将来の仕事候補からトロール使いを排除しながらハーマイオニーに声をかける。
「ハーマイオニー!!今の間にこっちに来て!!」
ようやく再起動を果たしたハーマイオニーだったが、まだ不完全だったようで、あちこちに体をぶつけながら向かってくる。
「大丈夫、ハーマイオニー?」
「多分・・・」
「ところでロン、ハリー、トロールは何をしているの?私には理解できないんだけど。」
「多分自分の鼻をへし折った壁を殴りつけてるんだと思うよ。」
「具現化したバカだよ、あいつは。

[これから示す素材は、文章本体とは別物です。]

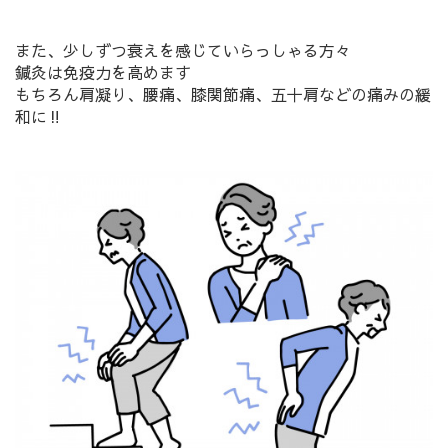
また、少しずつ衰えを感じていらっしゃる方々
鍼灸は免疫力を高めます
もちろん肩凝り、腰痛、膝関節痛、五十肩などの痛みの緩
和に‼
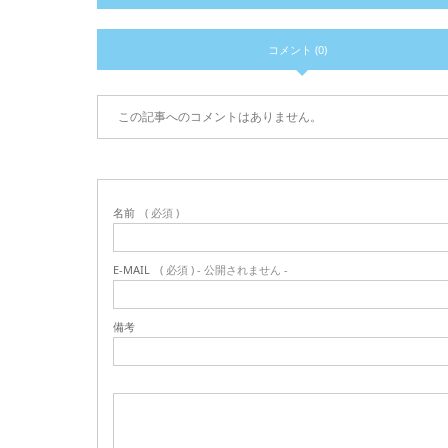
コメント (0)
この記事へのコメントはありません。
名前
( 必須 )
E-MAIL
( 必須 ) - 公開されません -
備考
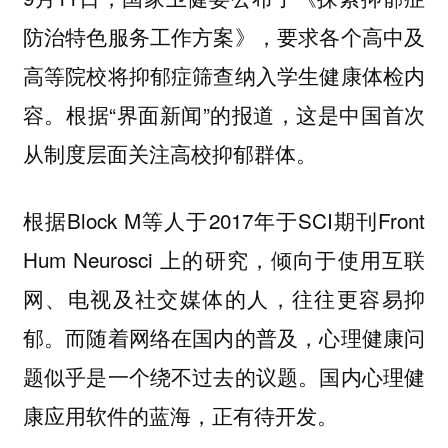
防治特色服务工作方案》，要求各个高中及
高等院校将抑郁症筛查纳入学生健康体检内
容。根据“界面新闻”的报道，这是中国首次
从制度层面关注高校抑郁群体。
根据Block M等人于2017年于SCI期刊Front
Hum Neurosci 上的研究，倾向于使用互联
网、电视及社交媒体的人，往往更容易抑
郁。而随着网络在国内的普及，心理健康问
题似乎是一个绕不过去的议题。国内心理健
康应用软件的蓝海，正有待开发。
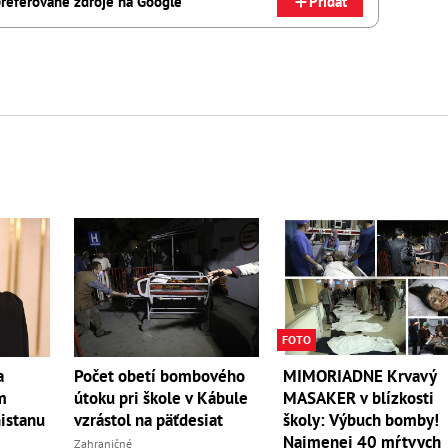
referované zdroje na Google
Pridať
FOTO
a
Počet obetí bombového
MIMORIADNE Krvavý
m
útoku pri škole v Kábule
MASAKER v blízkosti
istanu
vzrástol na päťdesiat
školy: Výbuch bomby!
Najmenej 40 mŕtvych
Zahraničné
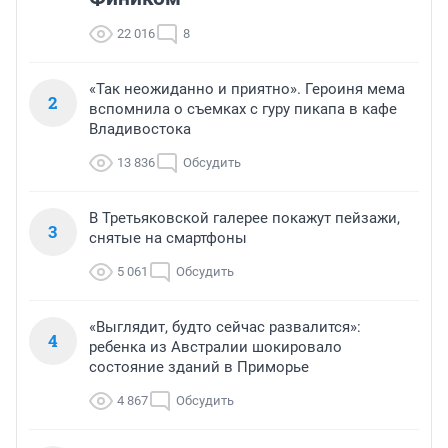
22 016
8
«Так неожиданно и приятно». Героиня мема
2
вспомнила о съемках с гуру пикапа в кафе
Владивостока
13 836
Обсудить
В Третьяковской галерее покажут пейзажи,
3
снятые на смартфоны
5 061
Обсудить
«Выглядит, будто сейчас развалится»:
4
ребенка из Австралии шокировало
состояние зданий в Приморье
4 867
Обсудить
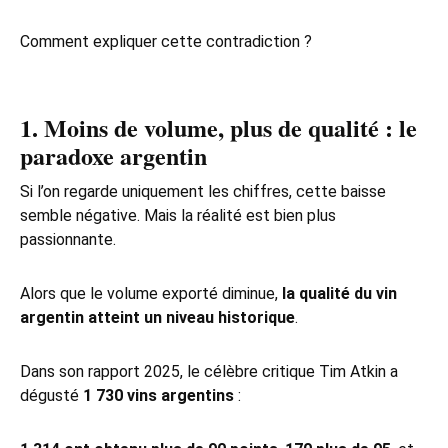
Comment expliquer cette contradiction ?
1. Moins de volume, plus de qualité : le
paradoxe argentin
Si l’on regarde uniquement les chiffres, cette baisse
semble négative. Mais la réalité est bien plus
passionnante.
Alors que le volume exporté diminue,
la qualité du vin
argentin atteint un niveau historique
.
Dans son rapport 2025, le célèbre critique Tim Atkin a
dégusté
1 730 vins argentins
:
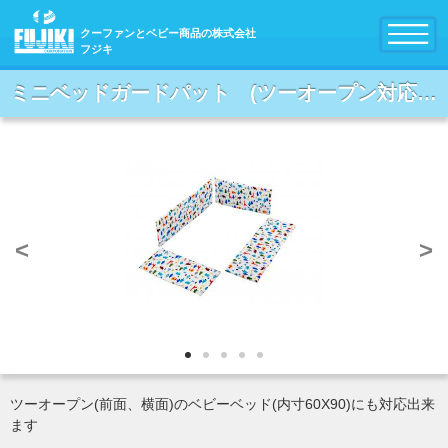
クーファンとベビー商品の株式会社
フジキ
ミニベッドガードパット (ツーオープン対応) アニマルキングダム サックス
<
>
ツーオープン(前面、横面)のベビーベッド(内寸60X90)にも対応出来
ます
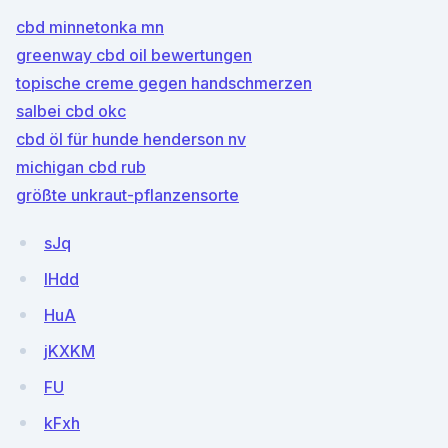
cbd minnetonka mn
greenway cbd oil bewertungen
topische creme gegen handschmerzen
salbei cbd okc
cbd öl für hunde henderson nv
michigan cbd rub
größte unkraut-pflanzensorte
sJq
IHdd
HuA
jKXKM
FU
kFxh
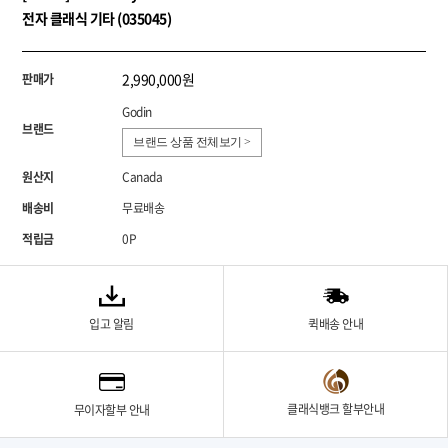
전자 클래식 기타 (035045)
2,990,000원
판매가
Godin
브랜드
브랜드 상품 전체보기 >
원산지
Canada
배송비
무료배송
적립금
0P
입고 알림
퀵배송 안내
클래식뱅크 할부안내
무이자할부 안내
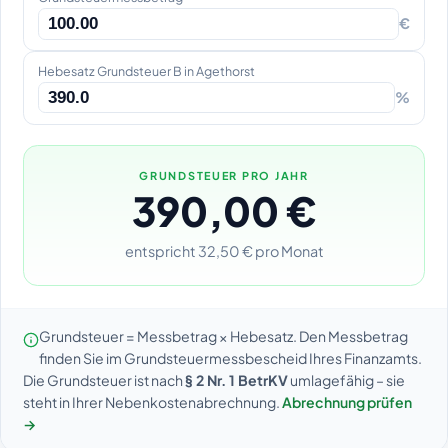
€
Hebesatz Grundsteuer B in Agethorst
%
GRUNDSTEUER PRO JAHR
390,00 €
entspricht 32,50 € pro Monat
Grundsteuer = Messbetrag × Hebesatz. Den Messbetrag
finden Sie im Grundsteuermessbescheid Ihres Finanzamts.
Die Grundsteuer ist nach
§ 2 Nr. 1 BetrKV
umlagefähig – sie
steht in Ihrer Nebenkostenabrechnung.
Abrechnung prüfen
→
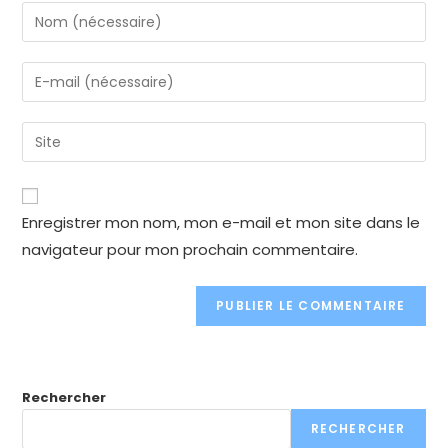
Enter
your
name
Enter
or
your
username
email
Enter
to
address
your
comment
to
website
comment
URL
Enregistrer mon nom, mon e-mail et mon site dans le
(optional)
navigateur pour mon prochain commentaire.
Rechercher
RECHERCHER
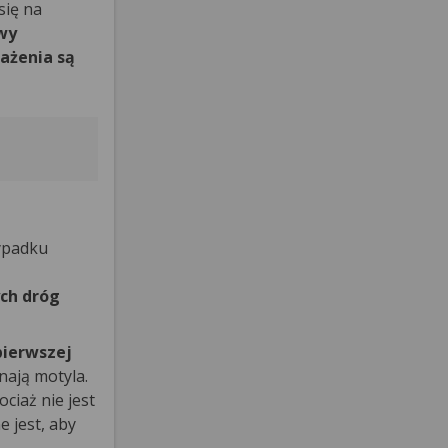
się na
wy
ażenia są
ypadku
ych dróg
pierwszej
nają motyla.
ciaż nie jest
 jest, aby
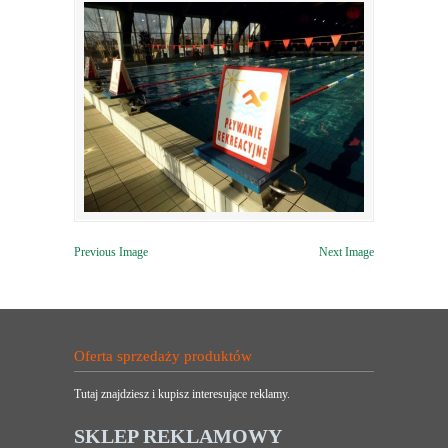
Previous Image
Next Image
Oferta sprzedaży produktów
Tutaj znajdziesz i kupisz interesujące reklamy.
SKLEP REKLAMOWY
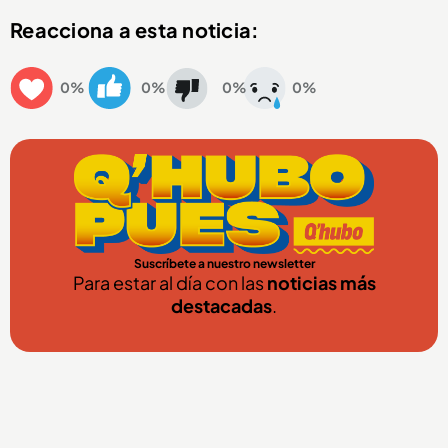
Reacciona a esta noticia:
0%
0%
0%
0%
Suscríbete a nuestro newsletter
Para estar al día con las
noticias más
destacadas
.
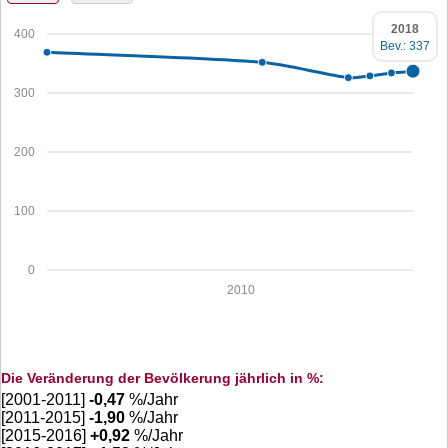
2018
400
Bev.: 337
300
200
100
0
2010
Die Veränderung der Bevölkerung jährlich in %:
[2001-2011]
-0,47
%/Jahr
[2011-2015]
-1,90
%/Jahr
[2015-2016]
+
0,92
%/Jahr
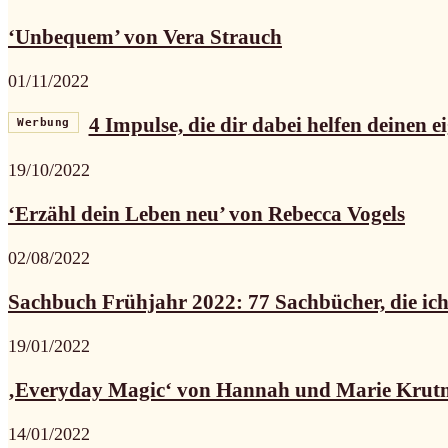
‘Unbequem’ von Vera Strauch
01/11/2022
4 Impulse, die dir dabei helfen deinen e
Werbung
19/10/2022
‘Erzähl dein Leben neu’ von Rebecca Vogels
02/08/2022
Sachbuch Frühjahr 2022: 77 Sachbücher, die ich 
19/01/2022
‚Everyday Magic‘ von Hannah und Marie Kru
14/01/2022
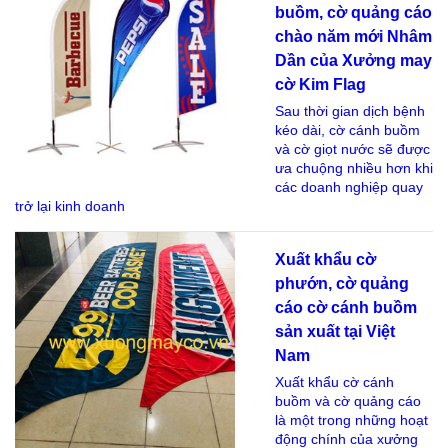
buồm, cờ quảng cáo
chào năm mới Nhâm
Dần của Xưởng may
cờ Kim Flag
Sau thời gian dịch bệnh
kéo dài, cờ cánh buồm
và cờ giọt nước sẽ được
ưa chuộng nhiều hơn khi
các doanh nghiệp quay
trở lại kinh doanh
Xuất khẩu cờ
phướn, cờ quảng
cáo cờ cánh buồm
sản xuất tại Việt
Nam
Xuất khẩu cờ cánh
buồm và cờ quảng cáo
là một trong những hoạt
động chính của xưởng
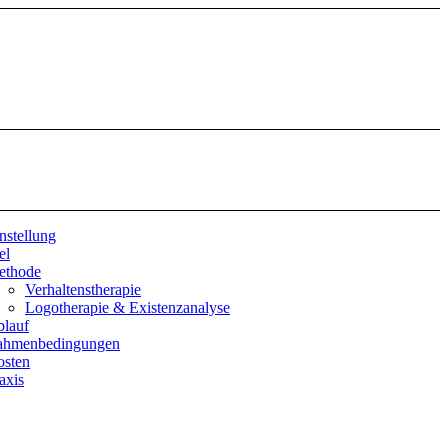
nstellung
el
ethode
Verhaltenstherapie
Logotherapie & Existenzanalyse
lauf
ahmenbedingungen
sten
axis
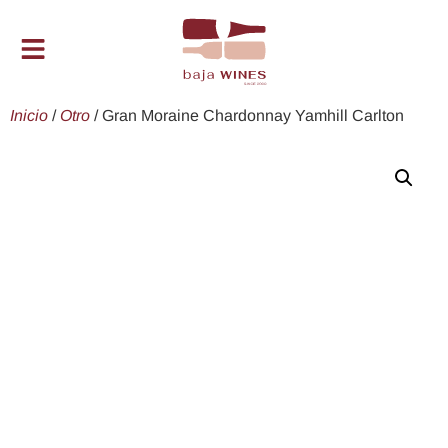
Inicio
/
Otro
/ Gran Moraine Chardonnay Yamhill Carlton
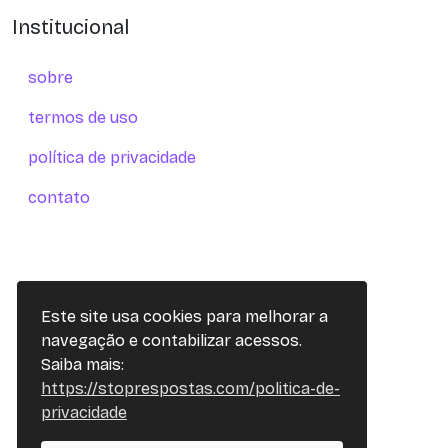
Institucional
sobre
termos de uso
política de privacidade
contato
Este site usa cookies para melhorar a
navegação e contabilizar acessos.
Saiba mais:
https://stoprespostas.com/politica-de-
privacidade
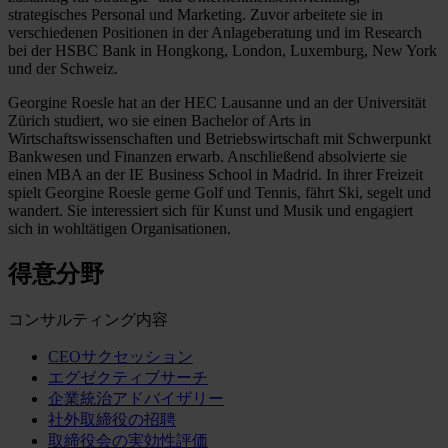
strategisches Personal und Marketing. Zuvor arbeitete sie in
verschiedenen Positionen in der Anlageberatung und im Research
bei der HSBC Bank in Hongkong, London, Luxemburg, New York
und der Schweiz.
Georgine Roesle hat an der HEC Lausanne und an der Universität
Zürich studiert, wo sie einen Bachelor of Arts in
Wirtschaftswissenschaften und Betriebswirtschaft mit Schwerpunkt
Bankwesen und Finanzen erwarb. Anschließend absolvierte sie
einen MBA an der IE Business School in Madrid. In ihrer Freizeit
spielt Georgine Roesle gerne Golf und Tennis, fährt Ski, segelt und
wandert. Sie interessiert sich für Kunst und Musik und engagiert
sich in wohltätigen Organisationen.
得意分野
コンサルティング内容
CEOサクセッション
エグゼクティブサーチ
企業統治アドバイザリー
社外取締役の招聘
取締役会の実効性評価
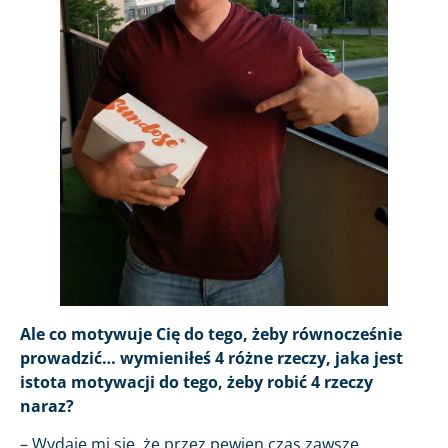
Ale co motywuje Cię do tego, żeby równocześnie
prowadzić… wymieniłeś 4 różne rzeczy, jaka jest
istota motywacji do tego, żeby robić 4 rzeczy
naraz?
– Wydaje mi się, że przez pewien czas zawsze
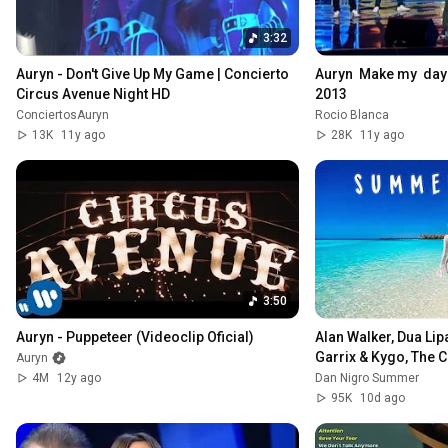
3:32
Auryn - Don't Give Up My Game | Concierto 
Auryn  Make my  day
Circus Avenue Night HD
2013
ConciertosAuryn
Rocio Blanca
13K
11y ago
28K
11y ago
3:50
Auryn - Puppeteer (Videoclip Oficial)
Alan Walker, Dua Lipa
Garrix & Kygo, The C
Auryn
Summer Vibes #6
4M
12y ago
Dan Nigro Summer
95K
10d ago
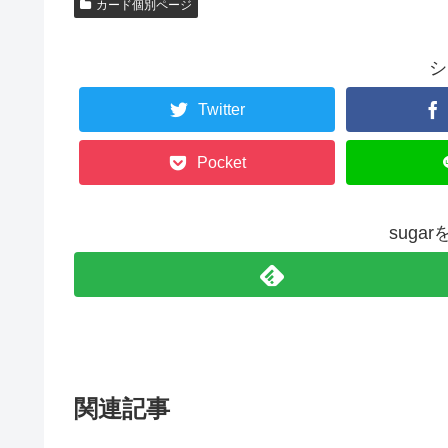
カード個別ページ
シ
Twitter
Pocket
suga
関連記事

」
「でもその"具現化したおバカさん"は出口まで壊してしまってるけど、どうするの?」
「仕留めるしか無いんじゃない?」
「「・・・・」」
「冗談よ。」
ハリーとロンの正気を疑う視線が心に刺さる。
「案外ありかもしれないわね。」
「マーリンの髭!!仕留めるだって?あのデカブツを?」
「幸運なことに私はハンカチも持ってるし、あいつのおかげで小石は沢山落ちてるわよ。」
「マグルの神話か何かかい?」
「うん。神の加護を受けた少年が巨人を倒す話さ。」
「残念ながらここにいるのは魔女と魔法使いよ?
主の加護は無いと考えるべきでしょうね。」
「それもそうね。」
誰もトロールについて触れない。
どうにもならない現実からは目を背けるのが一番なのだ。
・・・まあ目を背けても吠え声は聞こえてくるのだが。
「さて、どうするべきだと思う?」
入学早々"大きな問題"に出会ってしまった自身の運の悪さを嘆きながら、私たちは嫌々現実と向き合うことにした。
トロール・・・巨大な人型生物。知能という言葉の対極に位置するような大馬鹿。
ダビデとゴリアテ・・・少年が手持ちの投石器で大男を倒す話。
旧約聖書「サムエル記」に記される。
魔女と主の加護・・・キリスト教では魔女は悪魔の手先とされる。